Part of the problem traces to shoddy practices. “[Medical] charting is not done well,” Currie found, also suggesting that this may not be accidental; “if you don’t write it down, you’re not responsible for it,” she said. But a bigger problem is that the contractor has “zero oversight.” An antiquated system relies on prisoners to submit handwritten medical “kites,” rather than sending an electronic message from the kiosk where other messages are sent and received. That allows the DOC and VitalCore a lot of plausible deniability, Currie said; when a prisoner complains, staff can shrug it off as the result of a lost kite.
And though DAA medication is expensive, Currie also couldn’t understand why the state wasn’t taking advantage of federal programs that pay for it in other lockups—including the Louisiana State Penitentiary in Angola, where Cain was warden before moving to Mississippi.
As a result, Currie said that “[w]e’re spending millions of dollars on healthcare—last year we spent $124 million … and we’re not getting any.” To those who might object to paying more for prisoner healthcare, Currie offered a reminder: “We’ve got to give them the care that the taxpayers have already paid for.”
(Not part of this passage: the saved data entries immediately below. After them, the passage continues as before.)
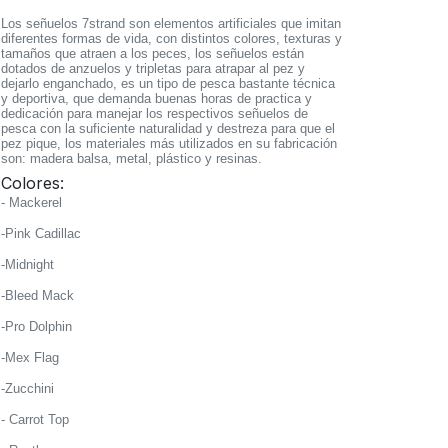
Los señuelos 7strand son elementos artificiales que imitan
diferentes formas de vida, con distintos colores, texturas y
tamaños que atraen a los peces, los señuelos están
dotados de anzuelos y tripletas para atrapar al pez y
dejarlo enganchado, es un tipo de pesca bastante técnica
y deportiva, que demanda buenas horas de practica y
dedicación para manejar los respectivos señuelos de
pesca con la suficiente naturalidad y destreza para que el
pez pique, los materiales más utilizados en su fabricación
son: madera balsa, metal, plástico y resinas.
Colores:
- Mackerel
-Pink Cadillac
-Midnight
-Bleed Mack
-Pro Dolphin
-Mex Flag
-Zucchini
- Carrot Top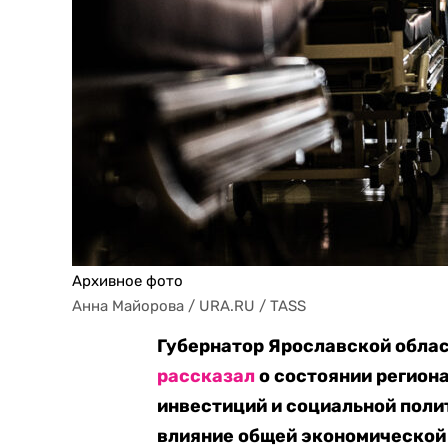
Архивное фото
Анна Майорова / URA.RU / TASS
Губернатор Ярославской облас
рассказал
о состоянии регион
инвестиций и социальной полит
влияние общей экономической 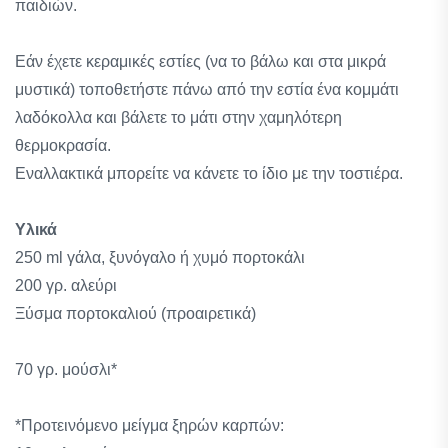
παιδιών.
Εάν έχετε κεραμικές εστίες (να το βάλω και στα μικρά
μυστικά) τοποθετήστε πάνω από την εστία ένα κομμάτι
λαδόκολλα και βάλετε το μάτι στην χαμηλότερη
θερμοκρασία.
Εναλλακτικά μπορείτε να κάνετε το ίδιο με την τοστιέρα.
Υλικά
250 ml γάλα, ξυνόγαλο ή χυμό πορτοκάλι
200 γρ. αλεύρι
Ξύσμα πορτοκαλιού (προαιρετικά)
70 γρ. μούσλι*
*Προτεινόμενο μείγμα ξηρών καρπών:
“So Much Corruption” Needs
“A Complete Overhaul”
“I can’t even believe this has gone on,” the exasperated lawmaker continued, calling for a “complete overhaul” of the DOC’s healthcare system because there is “so much corruption.” She pointed, for example, to a provision in VitalCore’s contract obligating it to maintain four ambulances staffed with paramedics and stationed at prisons around the state. Yet VitalCore has just one ambulance, and it’s kept at the firm’s office in downtown Jackson. That means every trip that a prisoner makes to a hospital emergency room has to happen by medivac helicopter, costing taxpayers around $40,000 each.
“Now that I’ve looked,” Currie said she wonders “why isn’t anybody helping me?” She also wondered why Cain brought VitalCore with him from Louisiana, “saying they were the best.” But Currie said, “I’ve yet to figure what are they best at—making money and not taking care of inmates? [Be]cause that’s what I see.”
The lawmaker’s ire did not spare the DOC. “If you went into to [the prisons] to really see how drug and alcohol treatment works … or GED [programs],” she said, “it’s all smoke & mirrors.” When they get sick, prisoners paid nothing for their labor must pony up a $6 co-pay to see a medical provider—$10 if a prescription is involved. Yet when Currie asked Deputy Commissioner of Administration and Finance Derrick Garner where the money went, he blithely waved her away.
“It’s nothing,” he said. “I don’t even count it.”
Into this “upside down world” where “nobody cares,” Currie brought legislation to the state House floor in 2025. But the bill was too big to pass, she said. She plans to reintroduce its provisions in separate bills next session. Among them: moving prisoner medical kites to the electronic kiosks and signing up the state for federal funding to provide DAA treatment to prisoners with Hep-C.
For all the roadblocks she’s run into, Currie says she’s haunted by a stack of prisoner lawsuits “as high as the capitol [building].” Each represents a sick prisoner who didn’t get help that the state paid for. Each also carries a separate legal tab that will ultimately be picked up by the state’s beleaguered taxpayers. In closing the podcast, Currie took pains not to single out Commissioner Cain, but said—for anyone in his position—she wondered:
“Why would you allow this to continue?”